Didiche tendió su sucia garra de mala gana, pero la expresión de Angel le calmó.

– Se aprovecha, porque es más viejo que yo. Aunque, después de todo, me importa un rábano. Yo la he besado antes que usted.

– Te felicito. Eres un hombre de buen gusto. Es muy agradable besarla.

– Usted, ¿va también a Exopotamia? -preguntó Oliva, que prefería cambiar de conversación.

– Sí -respondió Angel-. He sido contratado como ingeniero.

– Nuestros padres -dijo Oliva, con orgullo-, son agentes ejecutivos.

– Ellos hacen todo el trabajo -sentenció Didiche-. Siempre están diciendo que, si a los ingenieros los dejasen completamente solos, los ingenieros no podrían hacer nada.

– Tienen razón -aseguró Angel.

– Y, por otra parte, también viene el capataz Arland -concluyó Oliva.

– Que es un cerdo asqueroso -precisó Didiche.

– Ya veremos -dijo Angel.

– ¿Es usted el único ingeniero? -preguntó Oliva.

Entonces Angel recordó que Ana y Rochelle estaban abajo, juntos en el camarote. Y el viento refrescó. El sol empezó a ocultarse. El barco se movía mucho más. Los gritos de las gaviotas se hicieron agresivos.

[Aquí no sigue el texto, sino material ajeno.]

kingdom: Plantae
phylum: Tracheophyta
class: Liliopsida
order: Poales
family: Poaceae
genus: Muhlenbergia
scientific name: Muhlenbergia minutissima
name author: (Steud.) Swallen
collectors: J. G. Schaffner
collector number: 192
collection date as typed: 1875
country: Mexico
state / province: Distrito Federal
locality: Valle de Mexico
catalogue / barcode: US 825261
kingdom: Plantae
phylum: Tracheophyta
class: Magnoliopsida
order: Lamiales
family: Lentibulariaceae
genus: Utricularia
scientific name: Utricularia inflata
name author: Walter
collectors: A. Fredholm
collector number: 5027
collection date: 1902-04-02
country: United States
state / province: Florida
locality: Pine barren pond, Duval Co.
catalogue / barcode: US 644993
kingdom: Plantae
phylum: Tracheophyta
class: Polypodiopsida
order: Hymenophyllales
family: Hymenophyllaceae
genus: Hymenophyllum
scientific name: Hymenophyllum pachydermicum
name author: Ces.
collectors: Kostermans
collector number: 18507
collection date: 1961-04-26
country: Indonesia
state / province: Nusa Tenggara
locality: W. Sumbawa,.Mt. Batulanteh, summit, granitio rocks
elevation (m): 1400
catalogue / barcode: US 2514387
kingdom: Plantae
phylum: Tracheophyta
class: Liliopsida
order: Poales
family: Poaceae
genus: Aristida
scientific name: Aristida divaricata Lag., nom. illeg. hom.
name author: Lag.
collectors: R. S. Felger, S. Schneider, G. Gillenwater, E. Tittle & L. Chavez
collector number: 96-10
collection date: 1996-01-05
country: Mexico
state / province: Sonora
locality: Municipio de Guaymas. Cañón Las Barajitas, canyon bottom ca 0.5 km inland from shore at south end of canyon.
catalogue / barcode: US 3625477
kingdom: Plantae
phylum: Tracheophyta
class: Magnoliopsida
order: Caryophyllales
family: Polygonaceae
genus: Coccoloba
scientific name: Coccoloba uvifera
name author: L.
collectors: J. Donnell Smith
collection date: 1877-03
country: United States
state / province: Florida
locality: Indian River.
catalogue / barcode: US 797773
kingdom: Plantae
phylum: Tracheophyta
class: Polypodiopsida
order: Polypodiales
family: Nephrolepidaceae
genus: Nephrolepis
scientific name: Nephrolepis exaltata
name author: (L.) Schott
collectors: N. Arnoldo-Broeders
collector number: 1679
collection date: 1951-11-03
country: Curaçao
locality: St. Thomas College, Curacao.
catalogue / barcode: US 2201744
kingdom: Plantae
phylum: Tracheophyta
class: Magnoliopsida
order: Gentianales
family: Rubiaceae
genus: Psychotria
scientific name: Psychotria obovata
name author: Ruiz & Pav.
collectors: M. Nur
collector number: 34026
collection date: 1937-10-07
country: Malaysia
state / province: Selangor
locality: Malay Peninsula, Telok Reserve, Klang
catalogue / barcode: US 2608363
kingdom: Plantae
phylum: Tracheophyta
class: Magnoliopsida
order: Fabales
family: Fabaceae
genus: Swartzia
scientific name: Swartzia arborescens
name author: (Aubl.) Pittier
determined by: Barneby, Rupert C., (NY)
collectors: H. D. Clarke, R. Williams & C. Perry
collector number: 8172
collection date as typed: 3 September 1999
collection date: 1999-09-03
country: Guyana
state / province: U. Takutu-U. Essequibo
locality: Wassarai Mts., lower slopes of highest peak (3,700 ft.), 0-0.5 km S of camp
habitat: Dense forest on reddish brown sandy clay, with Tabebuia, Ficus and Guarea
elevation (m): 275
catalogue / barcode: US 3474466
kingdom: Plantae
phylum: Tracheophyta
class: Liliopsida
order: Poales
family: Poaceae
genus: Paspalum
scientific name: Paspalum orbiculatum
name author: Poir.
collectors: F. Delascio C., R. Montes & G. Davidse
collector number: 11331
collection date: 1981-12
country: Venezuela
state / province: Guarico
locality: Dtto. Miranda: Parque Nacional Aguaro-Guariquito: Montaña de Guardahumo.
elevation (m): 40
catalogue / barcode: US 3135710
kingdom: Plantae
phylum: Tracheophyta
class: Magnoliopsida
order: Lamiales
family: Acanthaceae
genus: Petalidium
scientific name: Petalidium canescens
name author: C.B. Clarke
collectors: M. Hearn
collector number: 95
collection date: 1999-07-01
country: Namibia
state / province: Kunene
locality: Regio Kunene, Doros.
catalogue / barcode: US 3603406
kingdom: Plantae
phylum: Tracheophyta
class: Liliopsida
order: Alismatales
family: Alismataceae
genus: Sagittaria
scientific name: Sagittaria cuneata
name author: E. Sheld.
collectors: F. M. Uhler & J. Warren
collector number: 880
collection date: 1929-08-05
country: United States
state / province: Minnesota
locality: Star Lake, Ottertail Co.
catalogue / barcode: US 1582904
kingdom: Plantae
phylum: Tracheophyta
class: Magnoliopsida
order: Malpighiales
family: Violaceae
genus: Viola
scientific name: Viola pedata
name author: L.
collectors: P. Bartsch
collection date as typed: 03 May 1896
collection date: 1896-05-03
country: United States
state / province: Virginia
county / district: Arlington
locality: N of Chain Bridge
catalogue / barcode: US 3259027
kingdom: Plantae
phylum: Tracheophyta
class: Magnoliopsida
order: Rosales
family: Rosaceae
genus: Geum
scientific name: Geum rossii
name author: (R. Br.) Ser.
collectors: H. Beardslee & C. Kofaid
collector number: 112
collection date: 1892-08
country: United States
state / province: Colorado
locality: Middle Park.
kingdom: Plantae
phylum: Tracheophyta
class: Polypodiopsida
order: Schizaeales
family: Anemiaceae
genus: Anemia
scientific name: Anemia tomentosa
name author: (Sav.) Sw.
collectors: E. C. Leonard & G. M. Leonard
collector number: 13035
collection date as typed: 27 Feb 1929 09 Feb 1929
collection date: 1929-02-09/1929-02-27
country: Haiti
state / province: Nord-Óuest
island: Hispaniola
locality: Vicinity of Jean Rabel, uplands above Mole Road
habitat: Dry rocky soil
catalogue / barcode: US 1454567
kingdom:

– No -dijo, con esfuerzo-. Viene también un amigo mío. Está abajo…

– ¿Cómo se llama? -preguntó Didiche.

– Ana -respondió Angel.

– Vaya coña… -observó Didiche-. Tiene nombre de perro.

– Es un bonito nombre -dijo Oliva.

– Es nombre de perro -repitió Didiche-. Resulta idiota, un tipo con nombre de perro.

– Resulta idiota -dijo Angel.

– ¿Quiere usted ver a nuestro cormorán? -le propuso Oliva.

– No -dijo Angel-, más vale no despertarlo.

– ¿Hemos dicho algo que le haya molestado? -preguntó quedamente Oliva.

– Claro que no -dijo Angel, que colocó una mano sobre los cabellos de Oliva, acarició su redonda cabeza y, después, suspiró.